→ **Instructions**
1/ Decide whether each statement agrees with the by-laws, answering yes or no and quoting the deciding words: (a) The Parliamentarian is elected by the members. (b) The Board of Directors meets quarterly. (c) Any three officers/Directors may call a special meeting of the Board.
2/ In the records, rewrite the lines starting at the one containing "genus: Helichrysum" and ending with the last line of the records, replacing "scientific name" with "binomial" and changing nothing else. Leave the pictures out.

→ **Source extract**
###
Our Society's By-Laws

 

Webpage Date: 09/11/2012

Revised by: PMK

 

Back to Mainpage

 

 

UNDER CONSTRUCTION & PENDING APPROVAL

 

 

SOUTH CAROLINA GENEALOGICAL SOCIETY – BY-LAWS

 

The following By-Laws shall govern the Society in all matters of policy and procedure.

 

ARTICLE 1. MEMBERSHIP

 

No individual may use the name or logo of the Society for private gain without written permission of the Board of Directors. Likewise, no member my speak for the Society without prior approval of the President or the Board of Directors.

 

ARTICLE II PARLIAMENTARIAN

 

The Parliamentarian shall be appointed by the President and shall serve in an advisory capacity to the President. He shall render an opinion on procedure when requested to do so by an officer or member.

 

ARTICLE III BOARD OF DIRECTORS

 

Section 1. In the event of a vacancy in any office except President, the Board of Directors shall appoint a successor to serve for the remainder of the calendar year in which the appointment is made.  In the case of a chapter director, the chapter shall elect a replacement.

 

Section 2. The Board of Directors shall meet quarterly at times and places set by the President. A chapter president, if not an elected Director, may attend and have the privilege to address the Board and may vote if the chapter Director is absent.

 

Section 3. A special meeting of the Board of Directors may be called by the President or any three (3) officers/Directors upon written request to the Recording Secretary. In the case of special called meetings of the Board, written notice shall be mailed to the Board members stating the specific business to be transacted.

 

AS NOW WRITTEN:

 

Section 4. In case of the need for an immediate decision, the President may take a ballot by mail or telephone, to be confirmed immediately by mail. Replies must be received from three-fourths (3/4) of the Board members and three-fourths (3/4) of those replying must vote in the affirmative for the proposal to carry.

 

AMEND TO READ AS FOLLOWS:

 

Section 4.  In case of the need for an immediate decision, the President may take a ballot by mail or electronic written communication.  Ballots must be received from three-fourths (3/4) of the Board members and three-fourths (3/4) of those replying must vote in the affirmative for the proposal to carry.
###
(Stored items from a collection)

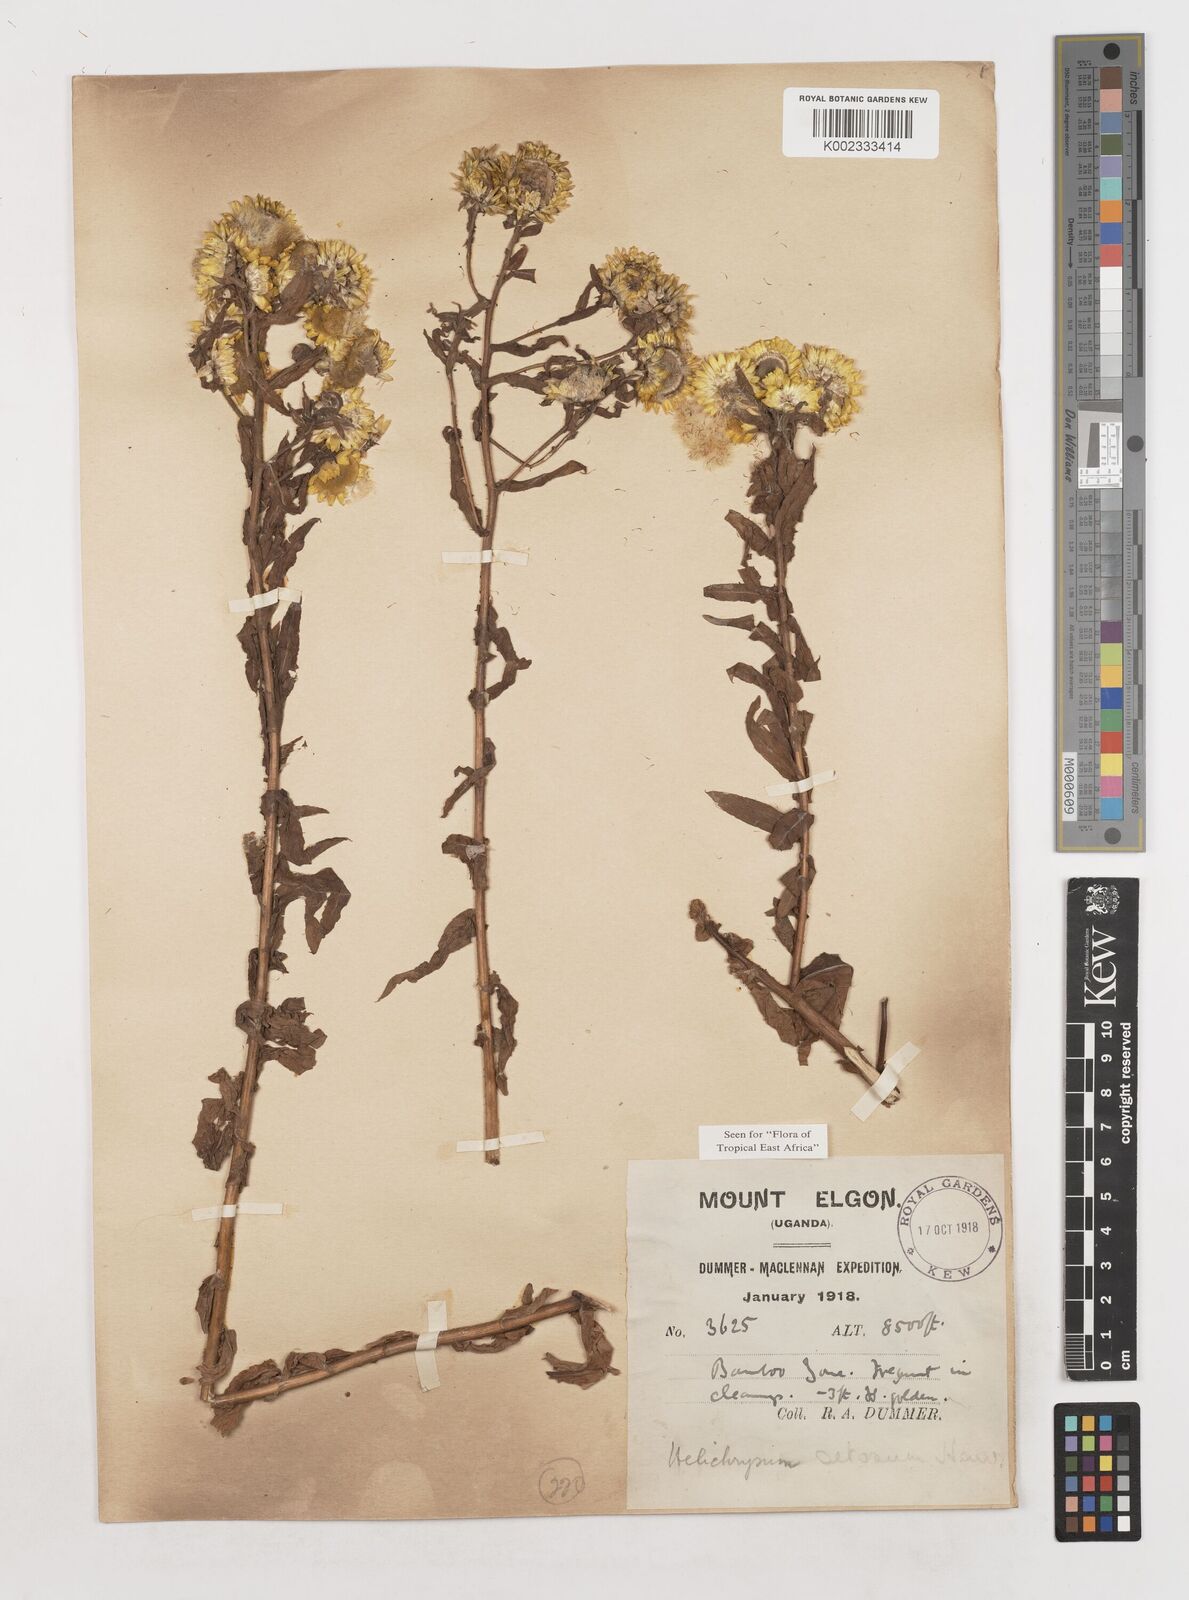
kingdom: Plantae
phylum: Tracheophyta
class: Magnoliopsida
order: Asterales
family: Asteraceae
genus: Helichrysum
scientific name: Helichrysum setosum
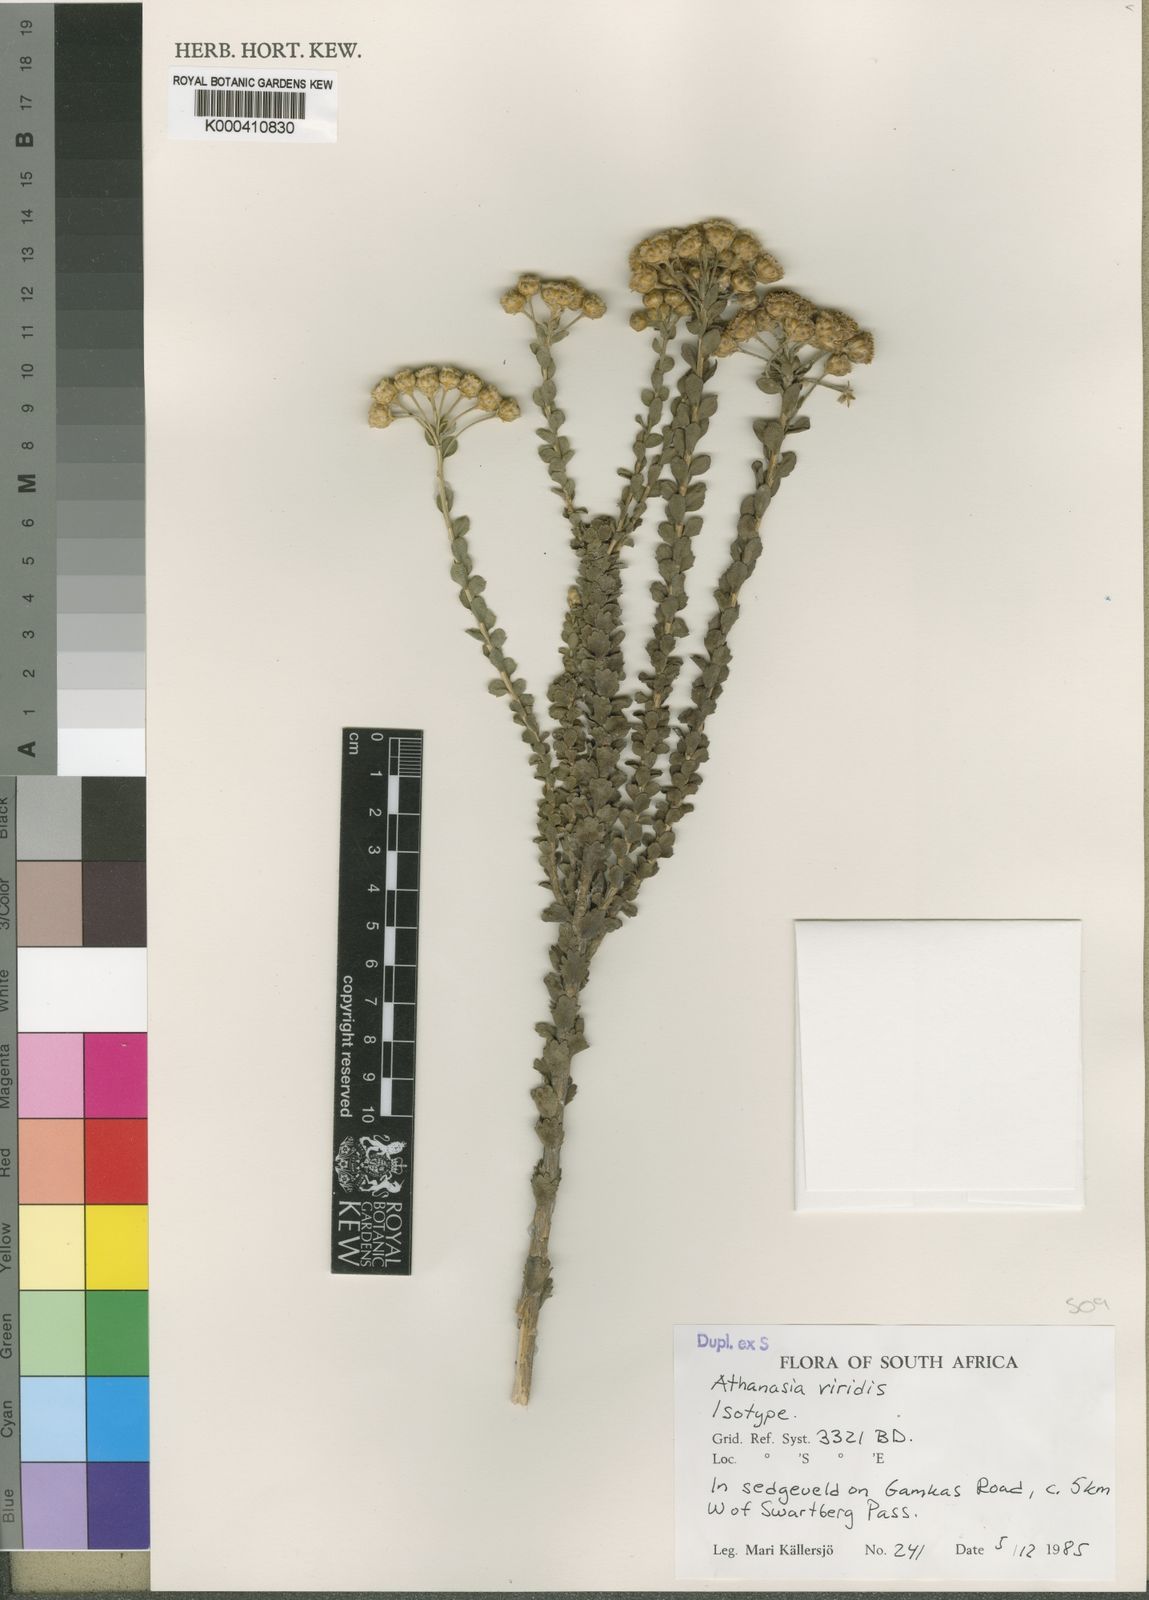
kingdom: Plantae
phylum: Tracheophyta
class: Magnoliopsida
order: Asterales
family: Asteraceae
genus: Athanasia
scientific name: Athanasia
###
→ **The solutions**
1/
(a) No: "The Parliamentarian shall be appointed by the President"
(b) Yes: "The Board of Directors shall meet quarterly at times and places set by the President."
(c) Yes: "A special meeting of the Board of Directors may be called by the President or any three (3) officers/Directors upon written request to the Recording Secretary."

2/
genus: Helichrysum
binomial: Helichrysum setosum
kingdom: Plantae
phylum: Tracheophyta
class: Magnoliopsida
order: Asterales
family: Asteraceae
genus: Athanasia
binomial: Athanasia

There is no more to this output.